ASSIGNMENT 1: Show each line of the listing that contains the string "using", matching case exactly.

SELECTED PASSAGE:
*** Block opens ***

In essence, individuals with a higher estimated attitude αi are expected to assign higher scores across all items compared to those with less positive attitudes. Similarly, items with higher βj values (indicating greater difficulty in endorsement) are anticipated to receive lower scores compared to items with lower difficulty [
13]. This property is a fundamental aspect of Rasch models known as “Specific Objectivity” [
19,
20]. Specific Objectivity asserts that measures derived from a measurement model should remain uninfluenced by variations in the distribution of item difficulties and individual abilities. Research indicates that when dividing the original sample into subsets based on varying levels of positive attitudes, the estimated difficulty parameters (βj) computed on these subsets are statistically indistinguishable. In the Rasch model, the estimates of individual attitudes should remain consistent whether derived from the full sample or a reduced one—any discrepancies may signal data issues or model misfit (e.g., miscoding or misinterpreted scales). This reflects two key properties:
Person-free Test Calibration (item parameters don’t depend on the sample) and
Item-free Person Measurement (person measures don’t depend on the specific items used). Importantly, the model does not require normally distributed parameters, and attitude estimates across different item sets should align within acceptable error margins. Evaluating the extent to which the data align with the Rasch model’s optimal theoretical characteristics represents the primary challenge in the analysis. The data underwent analysis using Winsteps (
www.winsteps.com), a widely utilized software for Rasch Analysis [
21,
22]. To gauge the compatibility of the data with the model and its underlying assumptions, the correlation coefficient between the observed empirical data (Xij ∈{1, 2, …, K}) and the Rasch measures obtained in the initial run of the estimation program was examined. These correlations were computed for both items and individuals.

*** Block closes ***

STORED DATA:

*** Block opens ***

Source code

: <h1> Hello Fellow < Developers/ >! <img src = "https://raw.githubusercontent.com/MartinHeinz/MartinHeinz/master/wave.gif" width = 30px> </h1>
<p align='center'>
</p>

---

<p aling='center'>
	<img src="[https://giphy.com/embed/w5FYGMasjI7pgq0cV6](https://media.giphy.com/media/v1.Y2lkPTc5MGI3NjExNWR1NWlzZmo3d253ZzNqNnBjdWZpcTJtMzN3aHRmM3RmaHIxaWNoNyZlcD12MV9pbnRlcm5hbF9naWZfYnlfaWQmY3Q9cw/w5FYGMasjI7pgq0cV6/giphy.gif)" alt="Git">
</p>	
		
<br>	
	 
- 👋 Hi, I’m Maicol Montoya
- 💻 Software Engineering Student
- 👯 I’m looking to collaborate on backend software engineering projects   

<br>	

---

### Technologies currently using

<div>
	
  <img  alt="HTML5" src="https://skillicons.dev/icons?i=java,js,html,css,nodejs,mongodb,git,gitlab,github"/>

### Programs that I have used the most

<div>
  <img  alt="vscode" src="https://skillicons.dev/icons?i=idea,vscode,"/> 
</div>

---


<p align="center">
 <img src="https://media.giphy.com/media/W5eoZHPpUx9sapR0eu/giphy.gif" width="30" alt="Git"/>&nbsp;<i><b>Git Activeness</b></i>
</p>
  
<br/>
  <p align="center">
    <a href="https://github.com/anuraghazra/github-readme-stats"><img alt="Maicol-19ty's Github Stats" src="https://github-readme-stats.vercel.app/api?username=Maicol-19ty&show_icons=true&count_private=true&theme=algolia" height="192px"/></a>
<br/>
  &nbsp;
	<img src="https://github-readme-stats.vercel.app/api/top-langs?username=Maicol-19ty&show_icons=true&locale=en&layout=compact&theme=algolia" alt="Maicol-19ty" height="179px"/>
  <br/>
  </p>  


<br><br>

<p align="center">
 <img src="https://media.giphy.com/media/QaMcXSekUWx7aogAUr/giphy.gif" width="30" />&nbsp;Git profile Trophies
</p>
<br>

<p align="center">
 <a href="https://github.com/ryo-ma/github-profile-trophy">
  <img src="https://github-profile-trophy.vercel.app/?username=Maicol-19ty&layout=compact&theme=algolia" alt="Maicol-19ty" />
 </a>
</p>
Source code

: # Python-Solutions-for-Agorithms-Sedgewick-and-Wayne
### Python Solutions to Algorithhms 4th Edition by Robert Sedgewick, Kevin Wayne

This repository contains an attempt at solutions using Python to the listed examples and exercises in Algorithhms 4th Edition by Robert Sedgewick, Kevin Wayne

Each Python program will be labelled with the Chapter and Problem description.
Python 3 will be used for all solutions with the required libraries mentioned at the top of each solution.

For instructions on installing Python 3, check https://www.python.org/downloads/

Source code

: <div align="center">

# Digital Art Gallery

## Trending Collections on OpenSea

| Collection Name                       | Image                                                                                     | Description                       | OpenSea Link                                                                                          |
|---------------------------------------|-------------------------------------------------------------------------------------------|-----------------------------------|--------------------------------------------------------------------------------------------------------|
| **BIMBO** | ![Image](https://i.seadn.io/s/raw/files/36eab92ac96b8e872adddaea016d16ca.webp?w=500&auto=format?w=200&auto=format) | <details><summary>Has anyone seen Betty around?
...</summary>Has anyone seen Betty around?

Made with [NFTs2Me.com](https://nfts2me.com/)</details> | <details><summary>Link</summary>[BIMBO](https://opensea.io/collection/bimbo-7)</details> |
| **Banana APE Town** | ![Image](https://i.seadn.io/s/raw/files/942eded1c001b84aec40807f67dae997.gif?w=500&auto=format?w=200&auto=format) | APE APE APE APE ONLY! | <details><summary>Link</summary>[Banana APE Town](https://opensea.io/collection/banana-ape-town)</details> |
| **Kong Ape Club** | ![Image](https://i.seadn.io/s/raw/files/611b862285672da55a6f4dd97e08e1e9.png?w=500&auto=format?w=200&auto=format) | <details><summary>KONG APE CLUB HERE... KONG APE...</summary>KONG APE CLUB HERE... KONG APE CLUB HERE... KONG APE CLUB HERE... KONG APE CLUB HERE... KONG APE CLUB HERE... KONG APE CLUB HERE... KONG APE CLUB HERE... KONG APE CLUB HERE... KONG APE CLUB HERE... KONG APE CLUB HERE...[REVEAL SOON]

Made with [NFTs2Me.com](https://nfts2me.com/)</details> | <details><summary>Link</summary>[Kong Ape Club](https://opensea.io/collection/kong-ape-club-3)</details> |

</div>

*** Block closes ***

ASSIGNMENT 2: According to the passage on Rasch models, what software was used to analyze the data?

OUTPUT 1:
### Technologies currently using
This repository contains an attempt at solutions using Python to the listed examples and exercises in Algorithhms 4th Edition by Robert Sedgewick, Kevin Wayne

OUTPUT 2: Winsteps, a widely utilized software for Rasch Analysis.